INSTRUCTIONS TO FOLLOW
Only the lines holding "varenda" are wanted. Copy every one from the records below.

# # # # # # #

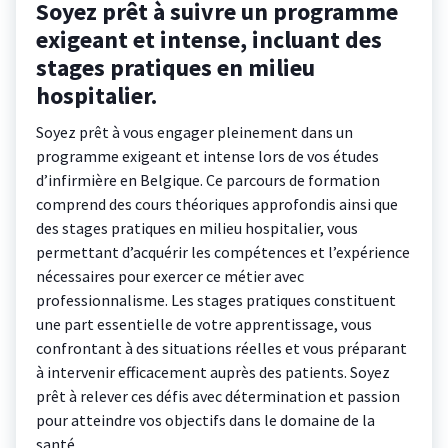
Soyez prêt à suivre un programme
exigeant et intense, incluant des
stages pratiques en milieu
hospitalier.
Soyez prêt à vous engager pleinement dans un
programme exigeant et intense lors de vos études
d’infirmière en Belgique. Ce parcours de formation
comprend des cours théoriques approfondis ainsi que
des stages pratiques en milieu hospitalier, vous
permettant d’acquérir les compétences et l’expérience
nécessaires pour exercer ce métier avec
professionnalisme. Les stages pratiques constituent
une part essentielle de votre apprentissage, vous
confrontant à des situations réelles et vous préparant
à intervenir efficacement auprès des patients. Soyez
prêt à relever ces défis avec détermination et passion
pour atteindre vos objectifs dans le domaine de la
santé.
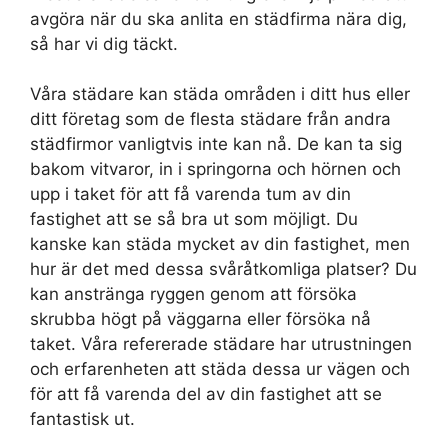
avgöra när du ska anlita en städfirma nära dig,
så har vi dig täckt.
Våra städare kan städa områden i ditt hus eller
ditt företag som de flesta städare från andra
städfirmor vanligtvis inte kan nå. De kan ta sig
bakom vitvaror, in i springorna och hörnen och
upp i taket för att få varenda tum av din
fastighet att se så bra ut som möjligt. Du
kanske kan städa mycket av din fastighet, men
hur är det med dessa svåråtkomliga platser? Du
kan anstränga ryggen genom att försöka
skrubba högt på väggarna eller försöka nå
taket. Våra refererade städare har utrustningen
och erfarenheten att städa dessa ur vägen och
för att få varenda del av din fastighet att se
fantastisk ut.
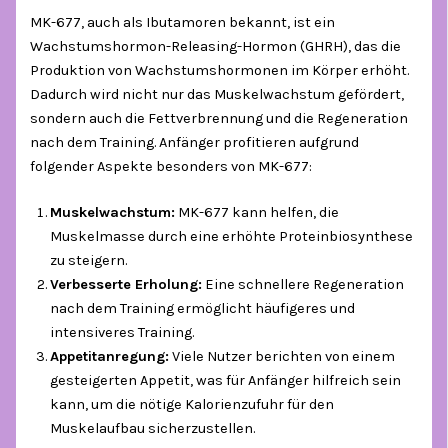
MK-677, auch als Ibutamoren bekannt, ist ein
Wachstumshormon-Releasing-Hormon (GHRH), das die
Produktion von Wachstumshormonen im Körper erhöht.
Dadurch wird nicht nur das Muskelwachstum gefördert,
sondern auch die Fettverbrennung und die Regeneration
nach dem Training. Anfänger profitieren aufgrund
folgender Aspekte besonders von MK-677:
Muskelwachstum:
MK-677 kann helfen, die
Muskelmasse durch eine erhöhte Proteinbiosynthese
zu steigern.
Verbesserte Erholung:
Eine schnellere Regeneration
nach dem Training ermöglicht häufigeres und
intensiveres Training.
Appetitanregung:
Viele Nutzer berichten von einem
gesteigerten Appetit, was für Anfänger hilfreich sein
kann, um die nötige Kalorienzufuhr für den
Muskelaufbau sicherzustellen.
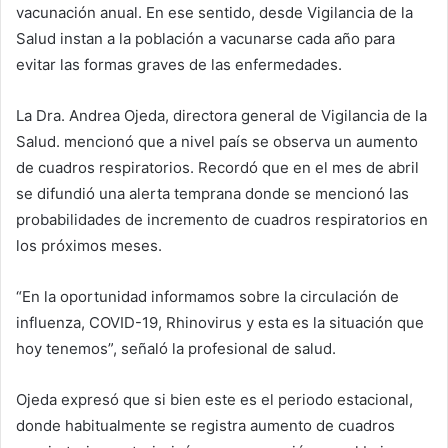
vacunación anual. En ese sentido, desde Vigilancia de la
Salud instan a la población a vacunarse cada año para
evitar las formas graves de las enfermedades.
La Dra. Andrea Ojeda, directora general de Vigilancia de la
Salud. mencionó que a nivel país se observa un aumento
de cuadros respiratorios. Recordó que en el mes de abril
se difundió una alerta temprana donde se mencionó las
probabilidades de incremento de cuadros respiratorios en
los próximos meses.
“En la oportunidad informamos sobre la circulación de
influenza, COVID-19, Rhinovirus y esta es la situación que
hoy tenemos”, señaló la profesional de salud.
Ojeda expresó que si bien este es el periodo estacional,
donde habitualmente se registra aumento de cuadros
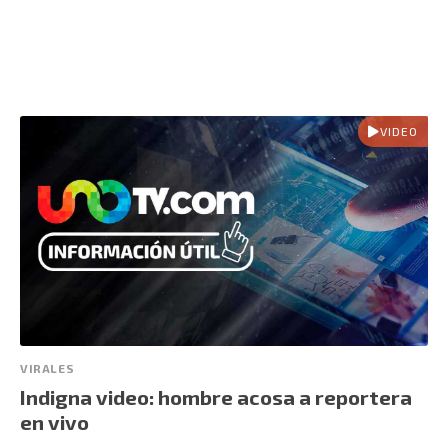
VIDEO
VIRALES
Indigna video: hombre acosa a reportera
en vivo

# # # # # # #

OUTPUT
upp i taket för att få varenda tum av din
för att få varenda del av din fastighet att se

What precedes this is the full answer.